What to do. Drop every picture and give the entries back exactly.

Transcribed page contents:
_____

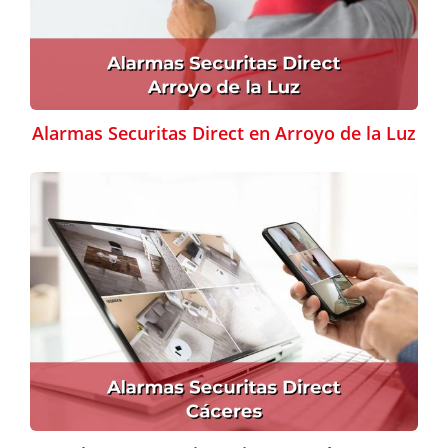
Alarmas Securitas Direct en Arroyo de la Luz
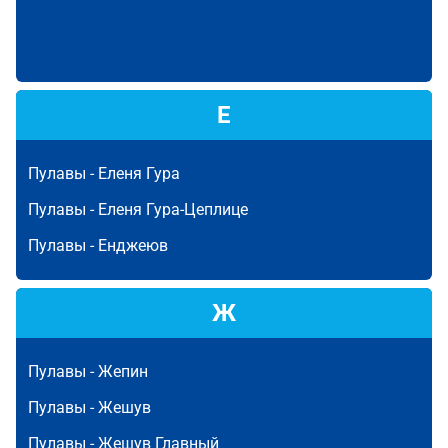
Е
Пулавы -
Еленя Гура
Пулавы -
Еленя Гура-Цеплице
Пулавы -
Енджеюв
Ж
Пулавы -
Жепин
Пулавы -
Жешув
Пулавы -
Жешув Главный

_____

Answer to this exercise.
Alarmas Securitas Direct en Arroyo de la Luz
Е
Пулавы -
Еленя Гура
Пулавы -
Еленя Гура-Цеплице
Пулавы -
Енджеюв
Ж
Пулавы -
Жепин
Пулавы -
Жешув
Пулавы -
Жешув Главный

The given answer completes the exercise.